On the CyberGym tasks, the harness can run for three or more hours, so we have not completed a full run yet. You can run all of these benchmarks yourself to verify the results on any task.
On the full evmbench benchmark, which spans 40 tasks and 120 disclosed vulnerabilities, the harness scored 65.7% using Claude Opus 4.6 as the orchestrator, MiniMax-M2.5 for the sub-agents and setup, and GPT-5 as the detection judge. A separate ten-task run on a newer spread matched 24 of the 28 disclosed vulnerabilities, with clean sweeps on curves, abracadabra-money, canto, ethereumcreditguild, pooltogether, and althea, and the Curves walkthrough above is drawn from that run.
On CyberGym, where the target is reproducing a crash in C and C++, the harness found the defect in 9 of 15 tasks when the bug was described, and in 1 of 10 when it was given nothing but the source. It produced a byte-exact crashing input only once. That last number is low by design rather than by accident, because on this benchmark we deliberately withhold both payload-creation tooling and any guidance on constructing the crashing input, so strict reproduction understates what the harness finds in practice. We would rather publish the weak number than quietly retire the benchmark.

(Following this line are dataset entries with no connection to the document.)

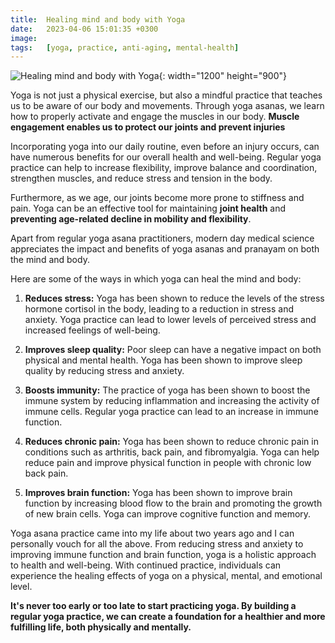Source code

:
 ```yaml
---
title:  Healing mind and body with Yoga
date:   2023-04-06 15:01:35 +0300
image:  
tags:   [yoga, practice, anti-aging, mental-health]
---
```


![Healing mind and body with Yoga](/images/image-blog4.heif){: width="1200" height="900"}

Yoga is not just a physical exercise, but also a mindful practice that teaches us to be aware of our body and movements. Through yoga asanas, we learn how to properly activate and engage the muscles in our body. **Muscle engagement enables us to protect our joints and prevent injuries**

Incorporating yoga into our daily routine, even before an injury occurs, can have numerous benefits for our overall health and well-being. Regular yoga practice can help to increase flexibility, improve balance and coordination, strengthen muscles, and reduce stress and tension in the body.

Furthermore, as we age, our joints become more prone to stiffness and pain. Yoga can be an effective tool for maintaining **joint health** and **preventing age-related decline in mobility and flexibility**.

Apart from regular yoga asana practitioners, modern day medical science appreciates the impact and benefits of yoga asanas and pranayam on both the mind and body.

Here are some of the ways in which yoga can heal the mind and body:

1.  **Reduces stress:** Yoga has been shown to reduce the levels of the stress hormone cortisol in the body, leading to a reduction in stress and anxiety. Yoga practice can lead to lower levels of perceived stress and increased feelings of well-being.
    
2.  **Improves sleep quality:** Poor sleep can have a negative impact on both physical and mental health. Yoga has been shown to improve sleep quality by reducing stress and anxiety.
    
3.  **Boosts immunity:** The practice of yoga has been shown to boost the immune system by reducing inflammation and increasing the activity of immune cells. Regular yoga practice can lead to an increase in immune function.
    
4.  **Reduces chronic pain:** Yoga has been shown to reduce chronic pain in conditions such as arthritis, back pain, and fibromyalgia. Yoga can help reduce pain and improve physical function in people with chronic low back pain.
    
5.  **Improves brain function:** Yoga has been shown to improve brain function by increasing blood flow to the brain and promoting the growth of new brain cells. Yoga can improve cognitive function and memory.
    

Yoga asana practice came into my life about two years ago and I can personally vouch for all the above. From reducing stress and anxiety to improving immune function and brain function, yoga is a holistic approach to health and well-being. With continued practice, individuals can experience the healing effects of yoga on a physical, mental, and emotional level.

**It's never too early or too late to start practicing yoga. By building a regular yoga practice, we can create a foundation for a healthier and more fulfilling life, both physically and mentally.**
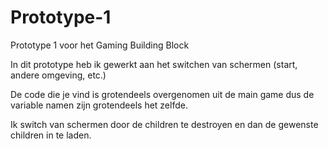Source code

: # Prototype-1
Prototype 1 voor het Gaming Building Block

In dit prototype heb ik gewerkt aan het switchen van schermen (start, andere omgeving, etc.)

De code die je vind is grotendeels overgenomen uit de main game dus de variable namen zijn grotendeels het zelfde.

Ik switch van schermen door de children te destroyen en dan de gewenste children in te laden.
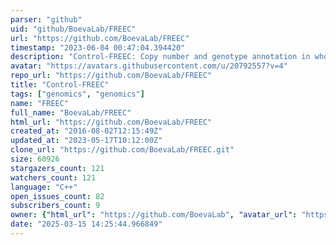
 ```yaml
---
parser: "github"
uid: "github/BoevaLab/FREEC"
url: "https://github.com/BoevaLab/FREEC"
timestamp: "2023-06-04 00:47:04.394420"
description: "Control-FREEC: Copy number and genotype annotation in whole genome and whole exome sequencing data"
avatar: "https://avatars.githubusercontent.com/u/20792557?v=4"
repo_url: "https://github.com/BoevaLab/FREEC"
title: "Control‑FREEC"
tags: ["genomics", "genomics"]
name: "FREEC"
full_name: "BoevaLab/FREEC"
html_url: "https://github.com/BoevaLab/FREEC"
created_at: "2016-08-02T12:15:49Z"
updated_at: "2023-05-17T10:12:00Z"
clone_url: "https://github.com/BoevaLab/FREEC.git"
size: 60926
stargazers_count: 121
watchers_count: 121
language: "C++"
open_issues_count: 82
subscribers_count: 9
owner: {"html_url": "https://github.com/BoevaLab", "avatar_url": "https://avatars.githubusercontent.com/u/20792557?v=4", "login": "BoevaLab", "type": "Organization"}
date: "2025-03-15 14:25:44.966849"
---
```

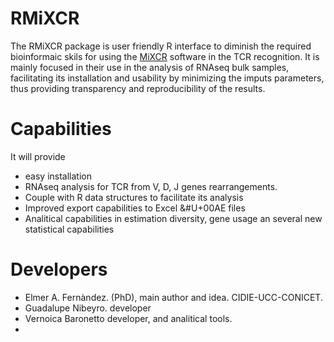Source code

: # RMiXCR
The RMiXCR package is user friendly R interface to diminish the required bioinformaic skils for using the [MiXCR](https://mixcr.readthedocs.io/en/master/) software in the TCR recognition.
It is mainly focused in their use in the analysis of RNAseq bulk samples, facilitating its installation and usability by minimizing the imputs parameters, thus providing transparency and reproducibility of the results.

# Capabilities
It will provide
* easy installation
* RNAseq analysis for TCR from V, D, J genes rearrangements.
* Couple with R data structures to facilitate its analysis
* Improved export capabilities to Excel &#U+00AE files
* Analitical capabilities in estimation diversity, gene usage an several new statistical capabilities

# Developers
* Elmer A. Fernàndez. (PhD), main author and idea. CIDIE-UCC-CONICET.
* Guadalupe Nibeyro. developer
* Vernoica Baronetto developer, and analitical tools.
* 


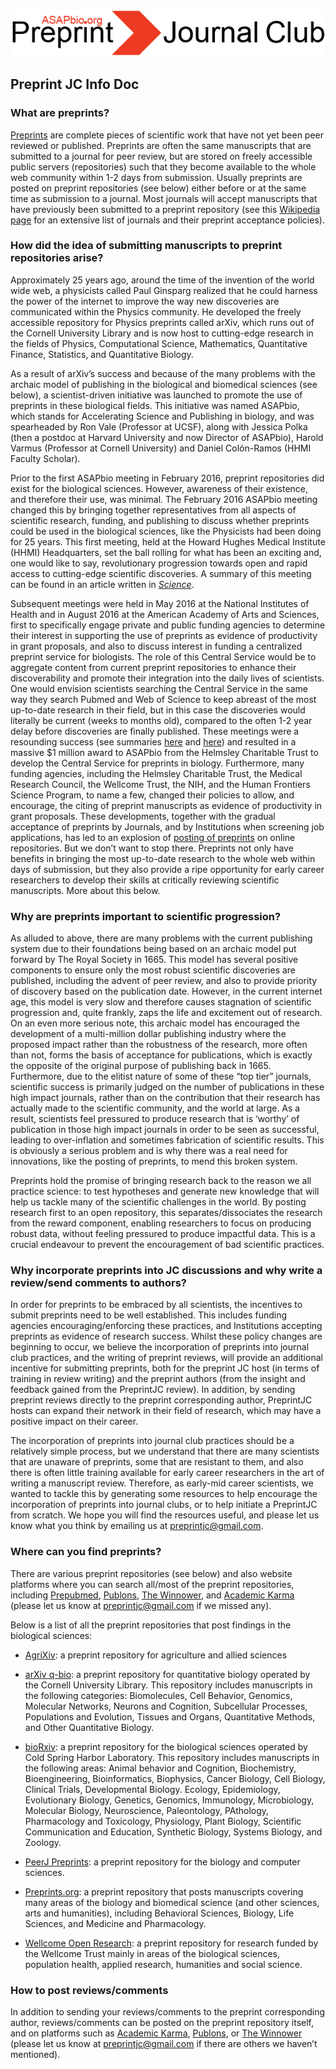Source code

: ![Alt-text](https://github.com/SamanthaHindle/preprint_JournalClub/blob/master/logo.png)

## Preprint JC Info Doc

### What are preprints?
[Preprints](https://www.authorea.com/users/8850/articles/168656-what-is-a-preprint) are complete pieces of scientific work that have not yet been peer reviewed or published. Preprints are often the same manuscripts that are submitted to a journal for peer review, but are stored on freely accessible public servers (repositories) such that they become available to the whole web community within 1-2 days from submission. Usually preprints are posted on preprint repositories (see below) either before or at the same time as submission to a journal. Most journals will accept manuscripts that have previously been submitted to a preprint repository (see this [Wikipedia page](https://en.wikipedia.org/wiki/List_of_academic_journals_by_preprint_policy) for an extensive list of journals and their preprint acceptance policies). 
 
 
### How did the idea of submitting manuscripts to preprint repositories arise?
Approximately 25 years ago, around the time of the invention of the world wide web, a physicists called Paul Ginsparg realized that he could harness the power of the internet to improve the way new discoveries are communicated within the Physics community. He developed the freely accessible repository for Physics preprints called arXiv, which runs out of the Cornell University Library and is now host to cutting-edge research in the fields of Physics, Computational Science, Mathematics, Quantitative Finance, Statistics, and Quantitative Biology. 
 
As a result of arXiv’s success and because of the many problems with the archaic model of publishing in the biological and biomedical sciences (see below), a scientist-driven initiative was launched to promote the use of preprints in these biological fields. This initiative was named ASAPbio, which stands for Accelerating Science and Publishing in biology, and was spearheaded by Ron Vale (Professor at UCSF), along with Jessica Polka (then a postdoc at Harvard University and now Director of ASAPbio), Harold Varmus (Professor at Cornell University)  and Daniel Colón-Ramos (HHMI Faculty Scholar). 
 
Prior to the first ASAPbio meeting in February 2016, preprint repositories did exist for the biological sciences. However, awareness of their existence, and therefore their use, was minimal. The February 2016 ASAPbio meeting changed this by bringing together representatives from all aspects of scientific research, funding, and publishing to discuss whether preprints could be used in the biological sciences, like the Physicists had been doing for 25 years. This first meeting, held at the Howard Hughes Medical Institute (HHMI) Headquarters, set the ball rolling for what has been an exciting and, one would like to say, revolutionary progression towards open and rapid access to cutting-edge scientific discoveries. A summary of this meeting can be found in an article written in [_Science_](http://science.sciencemag.org/content/352/6288/899.full).
 
Subsequent meetings were held in May 2016 at the National Institutes of Health and in August 2016 at the American Academy of Arts and Sciences, first to specifically engage private and public funding agencies to determine their interest in supporting the use of preprints as evidence of productivity in grant proposals, and also to discuss interest in funding a centralized preprint service for biologists. The role of this Central Service would be to aggregate content from current preprint repositories to enhance their discoverability and promote their integration into the daily lives of scientists. One would envision scientists searching the Central Service in the same way they search Pubmed and Web of Science to keep abreast of the most up-to-date research in their field, but in this case the discoveries would literally be current (weeks to months old), compared to the often 1-2 year delay before discoveries are finally published. These meetings were a resounding success (see summaries [here](http://asapbio.org/summary-of-the-asapbio-funders-workshop) and [here](https://riojournal.com/articles.php?id=11825)) and resulted in a massive $1 million award to ASAPbio from the Helmsley Charitable Trust to develop the Central Service for preprints in biology. Furthermore, many funding agencies, including the Helmsley Charitable Trust, the Medical Research Council, the Wellcome Trust, the NIH, and the Human Frontiers Science Program, to name a few, changed their policies to allow, and encourage, the citing of preprint manuscripts as evidence of productivity in grant proposals. These developments, together with the gradual acceptance of preprints by Journals, and by Institutions when screening job applications, has led to an explosion of [posting of preprints](http://asapbio.org/preprint-info/biology-preprints-over-time) on online repositories. But we don’t want to stop there. Preprints not only have benefits in bringing the most up-to-date research to the whole web within days of submission, but they also provide a ripe opportunity for early career researchers to develop their skills at critically reviewing scientific manuscripts. More about this below.
 
 
### Why are preprints important to scientific progression? 
As alluded to above, there are many problems with the current publishing system due to their foundations being based on an archaic model put forward by The Royal Society in 1665. This model has several positive components to ensure only the most robust scientific discoveries are published, including the advent of peer review, and also to provide priority of discovery based on the publication date. However, in the current internet age, this model is very slow and therefore causes stagnation of scientific progression and, quite frankly, zaps the life and excitement out of research. On an even more serious note, this archaic model has encouraged the development of a multi-million dollar publishing industry where the proposed impact rather than the robustness of the research, more often than not, forms the basis of acceptance for publications,  which is exactly the opposite of the original purpose of publishing back in 1665. Furthermore, due to the elitist nature of some of these “top tier” journals, scientific success is primarily judged on the number of publications in these high impact journals, rather than on the contribution that their research has actually made to the scientific community, and the world at large.  As a result, scientists feel pressured to produce research that is ‘worthy’ of publication in those high impact journals in order to be seen as successful, leading to over-inflation and sometimes fabrication of scientific results. This is obviously a serious problem and is why there was a real need for innovations, like the posting of preprints, to mend this broken system.
 
Preprints hold the promise of bringing research back to the reason we all practice science: to test hypotheses and generate new knowledge that will help us tackle many of the scientific challenges in the world. By posting research first to an open repository, this separates/dissociates the research from the reward component, enabling researchers to focus on producing robust data, without feeling pressured to produce impactful data. This is a crucial endeavour to prevent the encouragement of bad scientific practices.
 
 
### Why incorporate preprints into JC discussions and why write a review/send comments to authors?
In order for preprints to be embraced by all scientists, the incentives to submit preprints need to be well established. This includes funding agencies encouraging/enforcing these practices, and Institutions accepting preprints as evidence of research success. Whilst these policy changes are beginning to occur, we believe the incorporation of preprints into journal club practices, and the writing of preprint reviews, will provide an additional incentive for submitting preprints, both for the preprint JC host (in terms of training in review writing) and the preprint authors (from the insight and feedback gained from the PreprintJC review). In addition, by sending preprint reviews directly to the preprint corresponding author, PreprintJC hosts can expand their network in their field of research, which may have a positive impact on their career. 
 
The incorporation of preprints into journal club practices should be a relatively simple process, but we understand that there are many scientists that are unaware of preprints, some that are resistant to them, and also there is often little training available for early career researchers in the art of writing a manuscript review. Therefore, as early-mid career scientists, we wanted to tackle this by generating some resources to help encourage the incorporation of preprints into journal clubs, or to help initiate a PreprintJC from scratch. We hope you will find the resources useful, and please let us know what you think by emailing us at preprintjc@gmail.com.
 
 
### Where can you find preprints?
There are various preprint repositories (see below) and also website platforms where you can search all/most of the preprint repositories, including [Prepubmed](http://www.prepubmed.org/), [Publons](https://publons.com/home/), [The Winnower](https://thewinnower.com/), and  [Academic Karma](http://academickarma.org/) (please let us know at preprintjc@gmail.com if we missed any).
 
Below is a list of all the preprint repositories that post findings in the biological sciences:
 
   * [AgriXiv](https://agrixiv.wordpress.com): a preprint repository for agriculture and allied sciences

   * [arXiv q-bio](https://arxiv.org/archive/q-bio): a preprint repository for quantitative biology operated by the Cornell University Library. This repository includes manuscripts in the following categories: Biomolecules, Cell Behavior, Genomics, Molecular Networks, Neurons and Cognition, Subcellular Processes, Populations and Evolution, Tissues and Organs, Quantitative Methods, and Other Quantitative Biology.

   * [bioRxiv](http://www.biorxiv.org/): a preprint repository for the biological sciences operated by Cold Spring Harbor Laboratory. This repository includes manuscripts in the following areas: Animal behavior and Cognition, Biochemistry, Bioengineering, Bioinformatics, Biophysics, Cancer Biology, Cell Biology, Clinical Trials, Developmental Biology. Ecology, Epidemiology, Evolutionary Biology, Genetics, Genomics, Immunology, Microbiology, Molecular Biology, Neuroscience, Paleontology, PAthology, Pharmacology and Toxicology, Physiology, Plant Biology, Scientific Communication and Education, Synthetic Biology, Systems Biology, and Zoology.

   * [PeerJ Preprints](https://peerj.com/preprints/): a preprint repository for the biology and computer sciences. 

   * [Preprints.org](https://www.preprints.org/): a preprint repository that posts manuscripts covering many areas of the biology and biomedical science (and other sciences, arts and humanities), including Behavioral Sciences, Biology, Life Sciences, and Medicine and Pharmacology.

   * [Wellcome Open Research](https://wellcomeopenresearch.org/): a preprint repository for research funded by the Wellcome Trust mainly in areas of the biological sciences, population health, applied research, humanities and social science.
 
 
### How to post reviews/comments
In addition to sending your reviews/comments to the preprint corresponding author, reviews/comments can be posted on the preprint repository itself, and on platforms such as [Academic Karma](http://academickarma.org/), [Publons](https://publons.com/home/), or [The Winnower](https://thewinnower.com/) (please let us know at preprintjc@gmail.com if there are others we haven’t mentioned). 
 
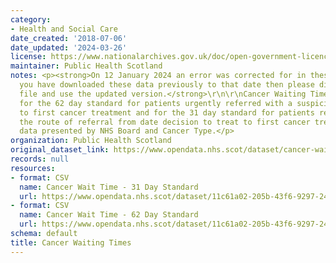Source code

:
 ```yaml
---
category:
- Health and Social Care
date_created: '2018-07-06'
date_updated: '2024-03-26'
license: https://www.nationalarchives.gov.uk/doc/open-government-licence/version/3/
maintainer: Public Health Scotland
notes: <p><strong>On 12 January 2024 an error was corrected for in these data. If
  you have downloaded these data previously to that date then please discard that
  file and use the updated version.</strong>\r\n\r\nCancer Waiting Times statistics
  for the 62 day standard for patients urgently referred with a suspicion of cancer
  to first cancer treatment and for the 31 day standard for patients regardless of
  the route of referral from date decision to treat to first cancer treatment. Includes
  data presented by NHS Board and Cancer Type.</p>
organization: Public Health Scotland
original_dataset_link: https://www.opendata.nhs.scot/dataset/cancer-waiting-times
records: null
resources:
- format: CSV
  name: Cancer Wait Time - 31 Day Standard
  url: https://www.opendata.nhs.scot/dataset/11c61a02-205b-43f6-9297-243679103617/resource/58527343-a930-4058-bf9e-3c6e5cb04010/download/cwt_31_day_standard.csv
- format: CSV
  name: Cancer Wait Time - 62 Day Standard
  url: https://www.opendata.nhs.scot/dataset/11c61a02-205b-43f6-9297-243679103617/resource/23b3bbf7-7a37-4f86-974b-6360d6748e08/download/cwt_62_day_standard.csv
schema: default
title: Cancer Waiting Times
---
```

What we're releasing, and why
The release is the harness itself, which means the orchestrator, the four sub-agent roles, the shared findings store, and the verification loop that together turn a language model into a security team. Because it is model-agnostic, you decide which models sit in those seats. You can point it at frontier APIs when you want maximum capability, or, when the code is too sensitive to leave your network, you can run the entire pipeline on open-weight models on your own hardware or on a model you have fine-tuned on your own repositories, in which case nothing about your codebase is ever shared with anyone. For a tool whose whole job is to read your most sensitive source and search it for ways to break in, that last property is not a nice-to-have; it is the point.
We are open-sourcing the harness for the same reason its benchmark numbers move with the models underneath it. The capability does not live in any single model but in the team and the loop around it, which is the part you cannot recover from a better prompt, and the part we would rather see improved in the open than kept behind a wall. You supply the models and the codebase, and the harness does the rest.
Get it: github.com/firstbatchxyz/kai-security · install and quickstart in the README.
Takeaways
Three things are worth carrying away. On smart-contract audits the harness detects most of a disclosed set, 65.7% across the full 40-task evmbench benchmark, and on individual audits it regularly turns up issues the original disclosure missed. On C/C++ it finds the defect far more often than it reproduces the crash byte for byte, and every one of those figures depends on the model spread sitting underneath it. The most important point is the one the open-source release is built around: the capability comes from the parallel team and the feedback loop between its agents rather than from any single model, which is why we are putting it in your hands to run on whatever models you trust, including ones that never let your code leave your own machine. Point it at your codebase, try to break it, and make it better.